EXTRACT TO READ ::
=== Begin Enclosure ===
It really is just fractals of history repeating itself. Like my ancestors, I'm happy to share, but it'd be great if that wasn't taken as an invitation to commit genocide. πŸ™„

In better news, growth on the pre-existing veggies really feels like it exploded overnight. It helps that more and more brassicas are getting their true leaves and are finally recognizable. Some of the kale is getting massive and it was genuinely indistinguishable only a few days ago. I'm seeing more and more dill popping up. Not sure it'll do much as we move into cooler weather, but it'll certainly make for a nice snack while it lasts. I'm seeing a lot more cress as well. There's new stuff continuing to sprout as well, and still plenty that isn't big enough to be distinguishable yet, but the stuff that is is really starting to look gorgeous.
=== End Enclosure ===
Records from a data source
=== Begin Enclosure ===
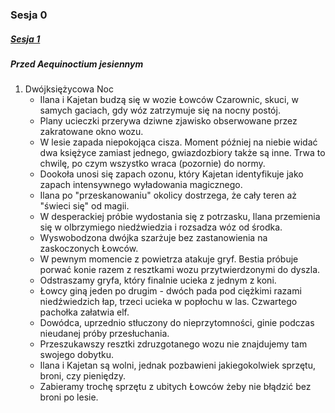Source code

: ### Sesja 0
##### [Sesja 1](#sesja-1)
##### Przed Aequinoctium jesiennym
1. Dwójksiężycowa Noc
    - Ilana i Kajetan budzą się w wozie Łowców Czarownic, skuci, w samych gaciach, gdy wóz zatrzymuje się na nocny postój.
    - Plany ucieczki przerywa dziwne zjawisko obserwowane przez zakratowane okno wozu. 
    - W lesie zapada niepokojąca cisza. Moment później na niebie widać dwa księżyce zamiast jednego, gwiazdozbiory także są inne. Trwa to chwilę, po czym wszystko wraca (pozornie) do normy.
    - Dookoła unosi się zapach ozonu, który Kajetan identyfikuje jako zapach intensywnego wyładowania magicznego.
    - Ilana po "przeskanowaniu" okolicy dostrzega, że cały teren aż "świeci się" od magii.
    - W desperackiej próbie wydostania się z potrzasku, Ilana przemienia się w olbrzymiego niedźwiedzia i rozsadza wóz od środka.
    - Wyswobodzona dwójka szarżuje bez zastanowienia na zaskoczonych Łowców.
    - W pewnym momencie z powietrza atakuje gryf. Bestia próbuje porwać konie razem z resztkami wozu przytwierdzonymi do dyszla.
    - Odstraszamy gryfa, który finalnie ucieka z jednym z koni.
    - Łowcy giną jeden po drugim - dwóch pada pod ciężkimi razami niedźwiedzich łap, trzeci ucieka w popłochu w las. Czwartego pachołka załatwia elf.
    - Dowódca, uprzednio stłuczony do nieprzytomności, ginie podczas nieudanej próby przesłuchania.
    - Przeszukawszy resztki zdruzgotanego wozu nie znajdujemy tam swojego dobytku.
    - Ilana i Kajetan są wolni, jednak pozbawieni jakiegokolwiek sprzętu, broni, czy pieniędzy.
    - Zabieramy trochę sprzętu z ubitych Łowców żeby nie błądzić bez broni po lesie.
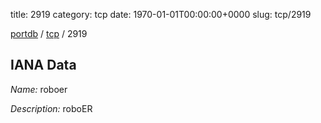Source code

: title: 2919
category: tcp
date: 1970-01-01T00:00:00+0000
slug: tcp/2919

[portdb](/) / [tcp](/category/tcp.html) / 2919


## IANA Data

_Name:_ roboer

_Description:_ roboER

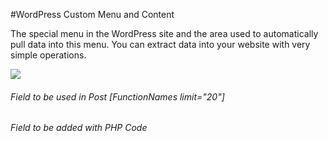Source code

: #WordPress Custom Menu and Content

The special menu in the WordPress site and the area used to automatically pull data into this menu. You can extract data into your website with very simple operations.

![](https://fatihsayin.com.tr/function.png)

###### Field to be used in Post [FunctionNames limit="20"]
###### Field to be added with PHP Code <?php add_shortcode('FunctionNames' true); ?>
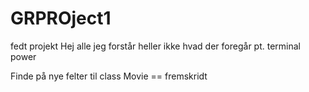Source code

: # GRPROject1
fedt projekt
Hej alle jeg forstår heller ikke hvad der foregår pt.
terminal power

Finde på nye felter til class Movie == fremskridt
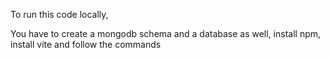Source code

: To run this code locally,

You have to create a mongodb schema and a database as well,
install npm,
install vite
and follow the commands
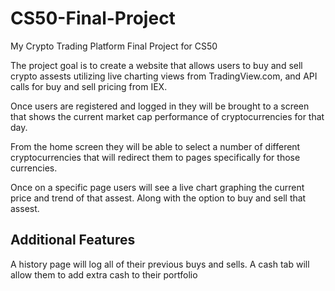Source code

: # CS50-Final-Project
My Crypto Trading Platform Final Project for CS50

The project goal is to create a website that allows users to buy and sell crypto assests utilizing live charting views from TradingView.com, and API calls for buy and sell pricing from IEX. 

Once users are registered and logged in they will be brought to a screen that shows the current market cap performance of cryptocurrencies for that day. 

From the home screen they will be able to select a number of different cryptocurrencies that will redirect them to pages specifically for those currencies.

Once on a specific page users will see a live chart graphing the current price and trend of that assest. Along with the option to buy and sell that assest.

## Additional Features
A history page will log all of their previous buys and sells.
A cash tab will allow them to add extra cash to their portfolio
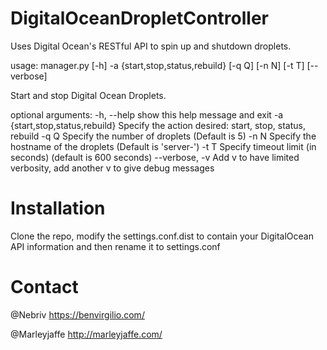 DigitalOceanDropletController
=============================

Uses Digital Ocean's RESTful API to spin up and shutdown droplets.

usage: manager.py [-h] -a {start,stop,status,rebuild} [-q Q] [-n N] [-t T]
                  [--verbose]

Start and stop Digital Ocean Droplets.

optional arguments:
  -h, --help            show this help message and exit
  -a {start,stop,status,rebuild}
                        Specify the action desired: start, stop, status,
                        rebuild
  -q Q                  Specify the number of droplets (Default is 5)
  -n N                  Specify the hostname of the droplets (Default is
                        'server-')
  -t T                  Specify timeout limit (in seconds) (default is 600
                        seconds)
  --verbose, -v         Add v to have limited verbosity, add another v to give
                        debug messages

Installation
=============================
Clone the repo, modify the settings.conf.dist to contain your DigitalOcean API information and then rename it to settings.conf

Contact
=============================

@Nebriv https://benvirgilio.com/

@Marleyjaffe http://marleyjaffe.com/
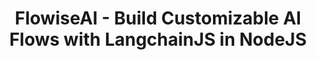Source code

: ---
draft: false
title: "FlowiseAI - Build Customizable AI Flows with LangchainJS in NodeJS"
content:
  id: flowiseai
  name: FlowiseAI
  website: https://flowiseai.com/
  short_description: "FlowiseAI is an open-source visual tool that allows you to create personalized LLM (Large Language Model) flows effortlessly using LangchainJS, powered by NodeJS and TypeScript/JavaScript. Build intelligent AI-driven applications quickly and efficiently with FlowiseAI."
---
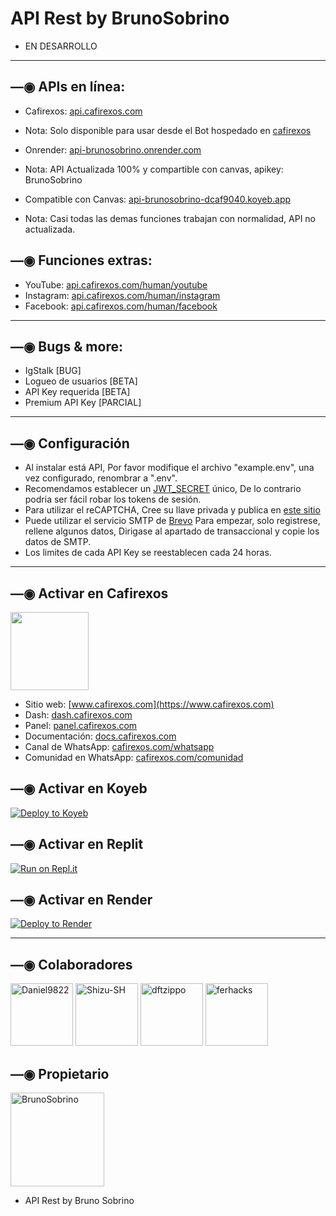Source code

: # API Rest by BrunoSobrino

- EN DESARROLLO

------------------

## —◉ APIs en línea:
- Cafirexos: [api.cafirexos.com](https://api.cafirexos.com)
* Nota: Solo disponible para usar desde el Bot hospedado en [cafirexos](https://dash.cafirexos.com)
- Onrender: [api-brunosobrino.onrender.com](https://api-brunosobrino.onrender.com/docs)
* Nota: API Actualizada 100% y compartible con canvas, apikey: BrunoSobrino
- Compatible con Canvas: [api-brunosobrino-dcaf9040.koyeb.app](https://api-brunosobrino-dcaf9040.koyeb.app)
* Nota: Casi todas las demas funciones trabajan con normalidad, API no actualizada.

## —◉ Funciones extras:
- YouTube: [api.cafirexos.com/human/youtube](https://api-brunosobrino.onrender.com/human/youtube)
- Instagram: [api.cafirexos.com/human/instagram](https://api-brunosobrino.onrender.com/human/instagram)
- Facebook: [api.cafirexos.com/human/facebook](https://api-brunosobrino.onrender.com/human/facebook)

------------------

## —◉ Bugs & more:
- IgStalk [BUG]
- Logueo de usuarios [BETA]
- API Key requerida [BETA]
- Premium API Key [PARCIAL]

------------------

## —◉ Configuración
- Al instalar está API, Por favor modifique el archivo "example.env", una vez configurado, renombrar a ".env".
- Recomendamos establecer un [JWT_SECRET](https://github.com/BrunoSobrino/api/blob/2109f7c00962c8ede489337e1b0218c8783e3ce3/example.env#L2) único, De lo contrario podria ser fácil robar los tokens de sesión.
- Para utilizar el reCAPTCHA, Cree su llave privada y publica en [este sitio](https://www.google.com/recaptcha/admin/create?hl=es-419)
- Puede utilizar el  servicio SMTP de [Brevo](https://www.brevo.com/free-smtp-server/) Para empezar, solo registrese, rellene algunos datos, Dirigase al apartado de transaccional y copie los datos de SMTP.
- Los limites de cada API Key se reestablecen cada 24 horas.

------------------

## —◉ Activar en Cafirexos
<a href="https://www.cafirexos.com"><img src="https://grxcwmcwbxwj.objectstorage.sa-saopaulo-1.oci.customer-oci.com/n/grxcwmcwbxwj/b/cafirexos/o/logos%2Flogo_2.png" height="125px"></a>
- Sitio web: [www.cafirexos.com](https://www.cafirexos.com)
- Dash: [dash.cafirexos.com](https://dash.cafirexos.com)
- Panel: [panel.cafirexos.com](https://panel.cafirexos.com)
- Documentación: [docs.cafirexos.com](https://docs.cafirexos.com)
- Canal de WhatsApp: [cafirexos.com/whatsapp](https://cafirexos.com/whatsapp)
- Comunidad en WhatsApp: [cafirexos.com/comunidad](https://cafirexos.com/comunidad)

## —◉ Activar en Koyeb

[![Deploy to Koyeb](https://www.koyeb.com/static/images/deploy/button.svg)](https://app.koyeb.com/deploy?type=git&repository=github.com/BrunoSobrino/api&branch=koyeb&name=api-for-canvas&ports=2027;http;/) 

## —◉ Activar en Replit

[![Run on Repl.it](https://repl.it/badge/github/BrunoSobrino/api)](https://repl.it/github/BrunoSobrino/api) 
  
## —◉ Activar en Render

[![Deploy to Render](https://render.com/images/deploy-to-render-button.svg)](https://dashboard.render.com/blueprint/new?repo=https%3A%2F%2Fgithub.com%2FBrunoSobrino%2Fapi) 

------------------

## —◉ Colaboradores
<a href="https://github.com/Daniel9822"><img src="https://github.com/Daniel9822.png" width="100" height="100" alt="Daniel9822"/></a>
<a href="https://github.com/Shizu-SH"><img src="https://github.com/Shizu-SH.png" width="100" height="100" alt="Shizu-SH"/></a>
<a href="https://github.com/dftzippo"><img src="https://github.com/dftzippo.png" width="100" height="100" alt="dftzippo"/></a>
<a href="https://github.com/ferhacks"><img src="https://github.com/ferhacks.png" width="100" height="100" alt="ferhacks"/></a>

## —◉ Propietario
<a href="https://github.com/BrunoSobrino"><img src="https://github.com/BrunoSobrino.png" width="150" height="150" alt="BrunoSobrino"/></a>
- API Rest by Bruno Sobrino
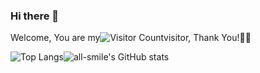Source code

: ### Hi there 👋

<!--
**kakapreter/kakapreter** is a ✨ _special_ ✨ repository because its `README.md` (this file) appears on your GitHub profile.

Here are some ideas to get you started:

- 🔭 I’m currently working on ...
- 🌱 I’m currently learning ...
- 👯 I’m looking to collaborate on ...
- 🤔 I’m looking for help with ...
- 💬 Ask me about ...
- 📫 How to reach me: ...
- 😄 Pronouns: ...
- ⚡ Fun fact: ...
-->
Welcome, You are my![Visitor Count](https://profile-counter.glitch.me/kakapreter/count.svg)visitor, Thank You!🎉🎉


![Top Langs](https://github-readme-stats.vercel.app/api/top-langs/?username=kakapreter&layout=compact&theme=tokyonight)![all-smile's GitHub stats](https://github-readme-stats.vercel.app/api?username=kakapreter&show_icons=true&theme=tokyonight)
=== End Enclosure ===
REQUIRED ACTIONS ::
1 - Extract the part of the garden text that opens with the words containing "It really is" and closes with "to look gorgeous.", copying it word for word.
2 - Pick out every line of the records that holds the string "this", matching case exactly, and copy each such line in full.

SOLUTIONS PER TASK ::
1 -
It really is just fractals of history repeating itself. Like my ancestors, I'm happy to share, but it'd be great if that wasn't taken as an invitation to commit genocide. πŸ™„

In better news, growth on the pre-existing veggies really feels like it exploded overnight. It helps that more and more brassicas are getting their true leaves and are finally recognizable. Some of the kale is getting massive and it was genuinely indistinguishable only a few days ago. I'm seeing more and more dill popping up. Not sure it'll do much as we move into cooler weather, but it'll certainly make for a nice snack while it lasts. I'm seeing a lot more cress as well. There's new stuff continuing to sprout as well, and still plenty that isn't big enough to be distinguishable yet, but the stuff that is is really starting to look gorgeous.

2 -
The special menu in the WordPress site and the area used to automatically pull data into this menu. You can extract data into your website with very simple operations.
: To run this code locally,
  -h, --help            show this help message and exit
**kakapreter/kakapreter** is a ✨ _special_ ✨ repository because its `README.md` (this file) appears on your GitHub profile.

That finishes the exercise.